Byars v. Byars

593 S.W.2d 656, 1980 Mo. App. LEXIS 2410
CourtMissouri Court of Appeals
DecidedJanuary 24, 1980
DocketNo. 10860
StatusPublished
Cited by9 cases

This text of 593 S.W.2d 656 (Byars v. Byars) is published on Counsel Stack Legal Research, covering Missouri Court of Appeals primary law. Counsel Stack provides free access to over 12 million legal documents including statutes, case law, regulations, and constitutions.

Bluebook
Byars v. Byars, 593 S.W.2d 656, 1980 Mo. App. LEXIS 2410 (Mo. Ct. App. 1980).

Opinion

MAUS, Judge.

The parties to this dissolution action were married March 31, 1963, in the City of St. Louis. They had two children, Timothy A. Byars, born November 23, 1963, and Melinda A. Byars, born December 20, 1964. Until their separation the parties resided in St. Louis. The husband has worked for Cocher Drayage in St. Louis since August 13, 1966. In 1975 he made $17,000 from his employment and in July, 1977, was earning $8.50 per hour. The parties were having domestic difficulties and separated on the evening of August 24, 1974, when the husband was escorted from the marital residence by police officers. The husband filed his petition to dissolve the marriage on September 6, 1974, in Dent County, Missouri. At the time of separation the children were in the custody of the wife and remained in her custody until the first hearing upon the petition. After a series of delays this first hearing, which was a plenary hearing, was held on August 4, 1976. At that time the trial court dissolved the marriage; took the question of the property division under advisement and directed the parties to submit proposed orders; awarded temporary custody of the children to the paternal grandparents and directed a home study. A second hearing was had on July 1, 1977, followed by a judgment dissolving the marriage, disposing of the issues of maintenance and property interests and awarding custody of the children to the father “provided they live in the home of the paternal grandparents”. The wife was granted reasonable visitation and temporary custody for 30 days each summer and, in alternate years, during the school Christmas vacation. The wife appeals.

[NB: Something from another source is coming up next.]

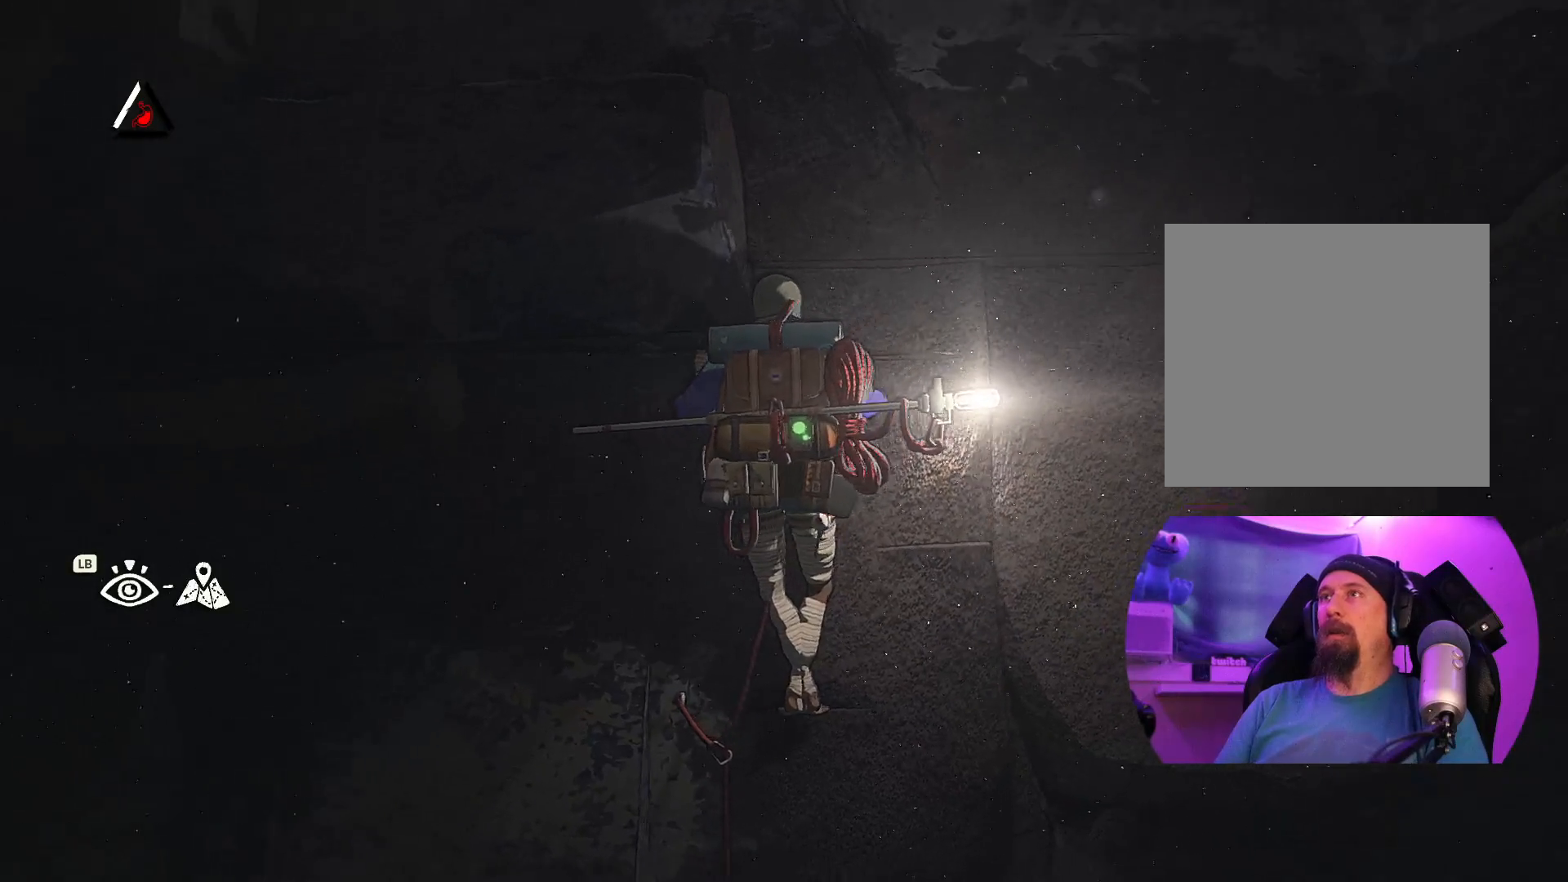
{"dt_ms": 500, "buttons": [], "left_stick": "center", "right_stick": "center", "events": [[500, "right_stick", "center"]]}
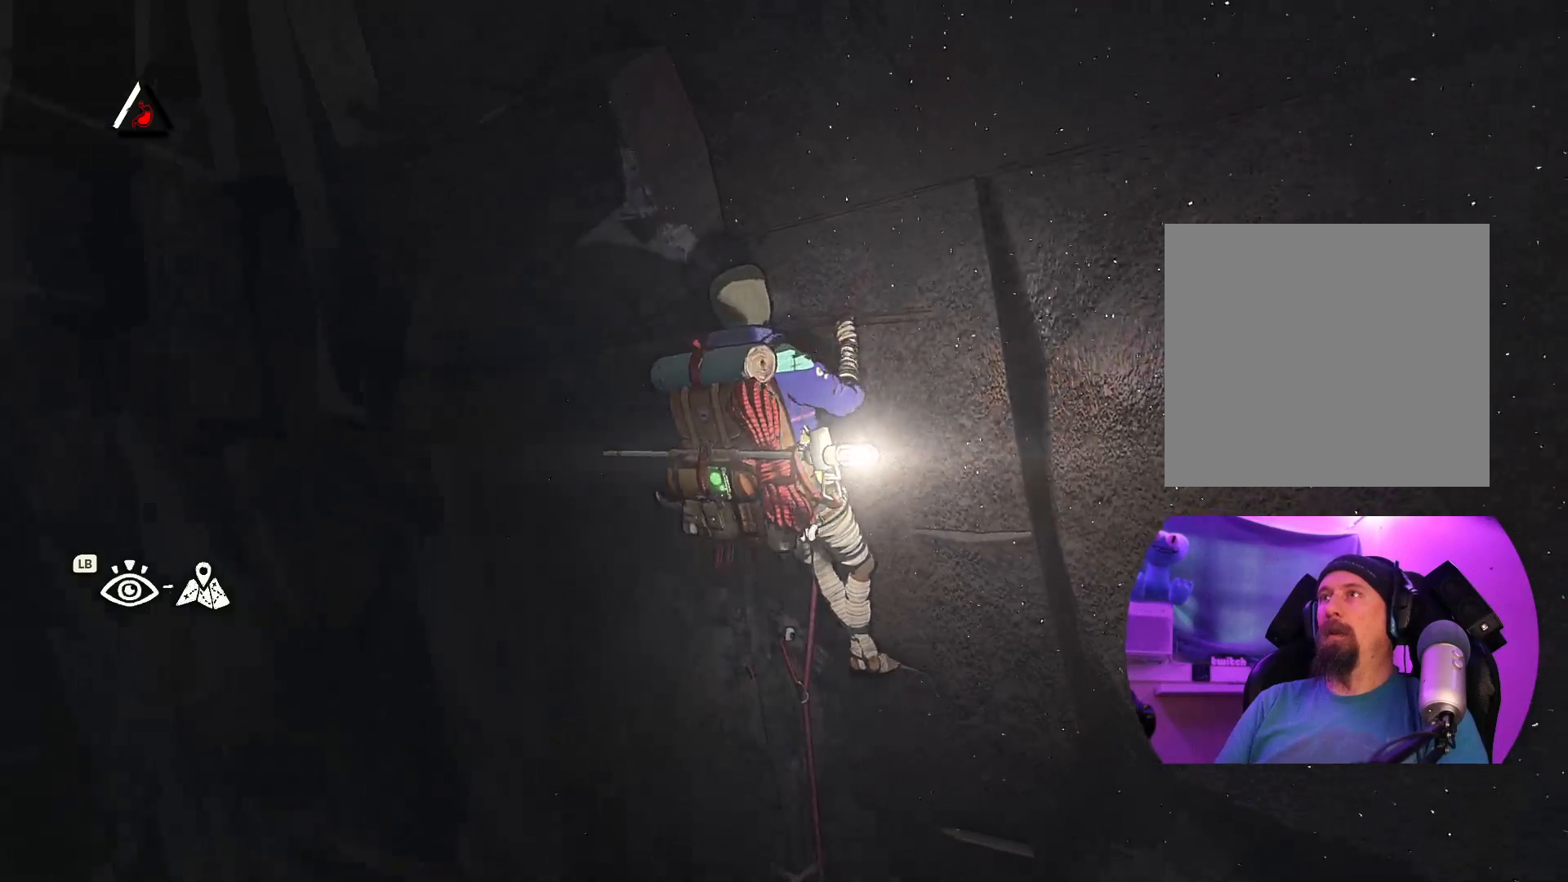
{"dt_ms": 500, "buttons": [], "left_stick": "center", "right_stick": "center", "events": []}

In reviewing appellant’s points on appeal, “[w]e review the case on the law and the evidence under Rule 73.01 giving [658]*658due regard to the trial court’s opportunity to adjudge the witness’ credibility and aware that the judgment may not be set aside unless it is against the weight of the evidence, wrongly declares or applies the law, knowing that our power to set aside a decree as against the weight of the evidence must be exercised with caution and on ‘a firm belief that the decree or judgment is wrong.’ ” In re Marriage of B_ A_ S_, 541 S.W.2d 762, 763 (Mo.App.1976); Murphy v. Carron, 536 S.W.2d 30 (Mo. banc 1976). No findings of fact were requested under V.A.M.R. Civil Rule 73.01, Subd. 1(b). “[A]ll fact issues will be deemed found in accordance with the result reached and the judgment will be affirmed if it is correct on any reasonable theory supported by the evidence.” Roth v. Roth, 571 S.W.2d 659, 664 (Mo.App.1978).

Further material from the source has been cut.